The term "net-zero" energy (or NZE) describes the concept of buildings generating their own energy needs by renewable on-site power generation. This is typically done by photovoltaic (PV) panels, sometimes by wind mills or a combination. There are several definitions of what "zero" means, the most common ones being net-zero "cost" or net-zero "site energy". The cost definition just means that the annual energy bill would be zero, which can be accomplished by over-producing electricity in the summer, running the meter backwards, and then using the accumulated "credit" in the winter. With "time of use metering" one can benefit by limiting usage during peak hours, achieving net-zero cost before reaching net-zero energy. The higher goal is to actually offset all energy (kWh) on an annual basis, completely eliminating the operating carbon footprint. But there is of course variation in weather and user behavior, thus system sizing can only be based on probable scenarios. 

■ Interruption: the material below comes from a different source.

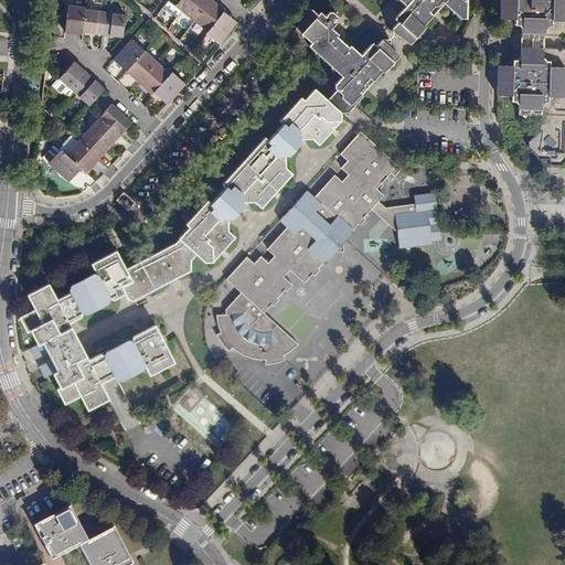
[(181,12),(190,0),(169,0),(168,2),(181,12)]
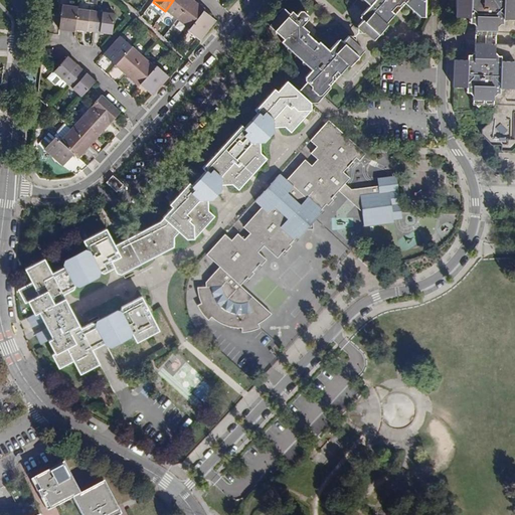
[(173,0),(165,11),(177,20),(192,0),(173,0)]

Going even further, we strive towards “net-positive” energy, generating more than needed for the building operation, for instance producing extra energy for electric vehicle charging, or to offset - over time - the embodied energy it took to construct a building. Some projects might start as partial or "net-zero ready" buildings, but with preparation made to ultimately take them to net-zero or net-positive by expanding site generation.

In a competition entry, we designed 240 dwelling units to exceed net-zero site energy standards, carefully modeled and calculated. In addition to offsetting all the electrical building loads, the excess capacity of the roof integrated PV systems was sized to give each household some 10,000 miles in electrical vehicle charge per year.